**** The records ****
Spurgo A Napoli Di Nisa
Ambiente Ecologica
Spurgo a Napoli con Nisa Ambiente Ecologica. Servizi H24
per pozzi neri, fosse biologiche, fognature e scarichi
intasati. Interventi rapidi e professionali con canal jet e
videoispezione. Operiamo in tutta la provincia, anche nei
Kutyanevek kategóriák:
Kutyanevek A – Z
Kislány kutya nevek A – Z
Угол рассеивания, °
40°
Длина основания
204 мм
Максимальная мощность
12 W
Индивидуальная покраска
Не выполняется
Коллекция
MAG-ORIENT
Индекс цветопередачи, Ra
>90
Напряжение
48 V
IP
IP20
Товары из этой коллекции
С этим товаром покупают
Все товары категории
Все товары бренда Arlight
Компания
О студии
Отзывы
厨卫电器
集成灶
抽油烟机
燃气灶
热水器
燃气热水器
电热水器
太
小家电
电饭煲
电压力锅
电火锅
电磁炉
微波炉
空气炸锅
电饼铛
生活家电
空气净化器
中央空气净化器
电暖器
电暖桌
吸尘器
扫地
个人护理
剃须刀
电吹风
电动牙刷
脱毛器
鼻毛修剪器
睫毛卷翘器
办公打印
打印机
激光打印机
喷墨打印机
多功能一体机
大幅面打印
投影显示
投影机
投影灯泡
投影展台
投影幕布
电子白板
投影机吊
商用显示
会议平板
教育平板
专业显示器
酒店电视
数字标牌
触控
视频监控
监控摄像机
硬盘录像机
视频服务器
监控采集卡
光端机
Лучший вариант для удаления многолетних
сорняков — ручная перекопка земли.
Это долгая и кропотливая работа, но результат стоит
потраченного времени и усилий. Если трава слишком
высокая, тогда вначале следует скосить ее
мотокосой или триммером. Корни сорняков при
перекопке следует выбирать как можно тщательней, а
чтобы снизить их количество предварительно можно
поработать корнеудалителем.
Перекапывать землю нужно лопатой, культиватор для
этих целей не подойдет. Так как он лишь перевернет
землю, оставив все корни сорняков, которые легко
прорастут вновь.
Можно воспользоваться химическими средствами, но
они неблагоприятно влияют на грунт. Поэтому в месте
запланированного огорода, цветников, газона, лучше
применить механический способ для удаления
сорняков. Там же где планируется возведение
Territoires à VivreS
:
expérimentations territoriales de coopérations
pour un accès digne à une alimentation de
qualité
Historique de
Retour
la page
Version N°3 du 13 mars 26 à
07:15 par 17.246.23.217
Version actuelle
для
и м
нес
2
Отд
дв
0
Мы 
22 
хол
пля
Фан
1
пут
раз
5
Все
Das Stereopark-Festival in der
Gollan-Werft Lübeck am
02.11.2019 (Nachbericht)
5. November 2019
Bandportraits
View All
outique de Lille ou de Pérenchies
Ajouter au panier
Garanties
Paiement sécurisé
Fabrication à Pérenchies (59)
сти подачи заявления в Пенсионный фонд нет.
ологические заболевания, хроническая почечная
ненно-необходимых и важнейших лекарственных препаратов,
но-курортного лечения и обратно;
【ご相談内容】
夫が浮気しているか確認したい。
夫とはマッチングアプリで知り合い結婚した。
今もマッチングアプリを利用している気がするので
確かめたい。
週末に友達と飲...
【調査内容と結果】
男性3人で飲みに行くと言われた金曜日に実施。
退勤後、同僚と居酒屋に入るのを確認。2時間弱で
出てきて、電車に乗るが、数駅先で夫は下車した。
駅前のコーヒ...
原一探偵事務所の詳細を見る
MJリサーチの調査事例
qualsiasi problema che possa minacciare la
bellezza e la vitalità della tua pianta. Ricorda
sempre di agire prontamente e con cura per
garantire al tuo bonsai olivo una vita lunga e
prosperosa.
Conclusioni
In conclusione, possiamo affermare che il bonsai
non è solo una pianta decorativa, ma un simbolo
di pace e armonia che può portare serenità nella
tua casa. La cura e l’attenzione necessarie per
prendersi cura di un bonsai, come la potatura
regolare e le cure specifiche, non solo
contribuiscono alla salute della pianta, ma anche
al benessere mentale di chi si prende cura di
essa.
****
▸ **What the task asks**: Transcribe all of the lines in the records precisely.

▸ **Written solution**:
Spurgo A Napoli Di Nisa
Ambiente Ecologica
Spurgo a Napoli con Nisa Ambiente Ecologica. Servizi H24
per pozzi neri, fosse biologiche, fognature e scarichi
intasati. Interventi rapidi e professionali con canal jet e
videoispezione. Operiamo in tutta la provincia, anche nei
Kutyanevek kategóriák:
Kutyanevek A – Z
Kislány kutya nevek A – Z
Угол рассеивания, °
40°
Длина основания
204 мм
Максимальная мощность
12 W
Индивидуальная покраска
Не выполняется
Коллекция
MAG-ORIENT
Индекс цветопередачи, Ra
>90
Напряжение
48 V
IP
IP20
Товары из этой коллекции
С этим товаром покупают
Все товары категории
Все товары бренда Arlight
Компания
О студии
Отзывы
厨卫电器
集成灶
抽油烟机
燃气灶
热水器
燃气热水器
电热水器
太
小家电
电饭煲
电压力锅
电火锅
电磁炉
微波炉
空气炸锅
电饼铛
生活家电
空气净化器
中央空气净化器
电暖器
电暖桌
吸尘器
扫地
个人护理
剃须刀
电吹风
电动牙刷
脱毛器
鼻毛修剪器
睫毛卷翘器
办公打印
打印机
激光打印机
喷墨打印机
多功能一体机
大幅面打印
投影显示
投影机
投影灯泡
投影展台
投影幕布
电子白板
投影机吊
商用显示
会议平板
教育平板
专业显示器
酒店电视
数字标牌
触控
视频监控
监控摄像机
硬盘录像机
视频服务器
监控采集卡
光端机
Лучший вариант для удаления многолетних
сорняков — ручная перекопка земли.
Это долгая и кропотливая работа, но результат стоит
потраченного времени и усилий. Если трава слишком
высокая, тогда вначале следует скосить ее
мотокосой или триммером. Корни сорняков при
перекопке следует выбирать как можно тщательней, а
чтобы снизить их количество предварительно можно
поработать корнеудалителем.
Перекапывать землю нужно лопатой, культиватор для
этих целей не подойдет. Так как он лишь перевернет
землю, оставив все корни сорняков, которые легко
прорастут вновь.
Можно воспользоваться химическими средствами, но
они неблагоприятно влияют на грунт. Поэтому в месте
запланированного огорода, цветников, газона, лучше
применить механический способ для удаления
сорняков. Там же где планируется возведение
Territoires à VivreS
:
expérimentations territoriales de coopérations
pour un accès digne à une alimentation de
qualité
Historique de
Retour
la page
Version N°3 du 13 mars 26 à
07:15 par 17.246.23.217
Version actuelle
для
и м
нес
2
Отд
дв
0
Мы 
22 
хол
пля
Фан
1
пут
раз
5
Все
Das Stereopark-Festival in der
Gollan-Werft Lübeck am
02.11.2019 (Nachbericht)
5. November 2019
Bandportraits
View All
outique de Lille ou de Pérenchies
Ajouter au panier
Garanties
Paiement sécurisé
Fabrication à Pérenchies (59)
сти подачи заявления в Пенсионный фонд нет.
ологические заболевания, хроническая почечная
ненно-необходимых и важнейших лекарственных препаратов,
но-курортного лечения и обратно;
【ご相談内容】
夫が浮気しているか確認したい。
夫とはマッチングアプリで知り合い結婚した。
今もマッチングアプリを利用している気がするので
確かめたい。
週末に友達と飲...
【調査内容と結果】
男性3人で飲みに行くと言われた金曜日に実施。
退勤後、同僚と居酒屋に入るのを確認。2時間弱で
出てきて、電車に乗るが、数駅先で夫は下車した。
駅前のコーヒ...
原一探偵事務所の詳細を見る
MJリサーチの調査事例
qualsiasi problema che possa minacciare la
bellezza e la vitalità della tua pianta. Ricorda
sempre di agire prontamente e con cura per
garantire al tuo bonsai olivo una vita lunga e
prosperosa.
Conclusioni
In conclusione, possiamo affermare che il bonsai
non è solo una pianta decorativa, ma un simbolo
di pace e armonia che può portare serenità nella
tua casa. La cura e l’attenzione necessarie per
prendersi cura di un bonsai, come la potatura
regolare e le cure specifiche, non solo
contribuiscono alla salute della pianta, ma anche
al benessere mentale di chi si prende cura di
essa.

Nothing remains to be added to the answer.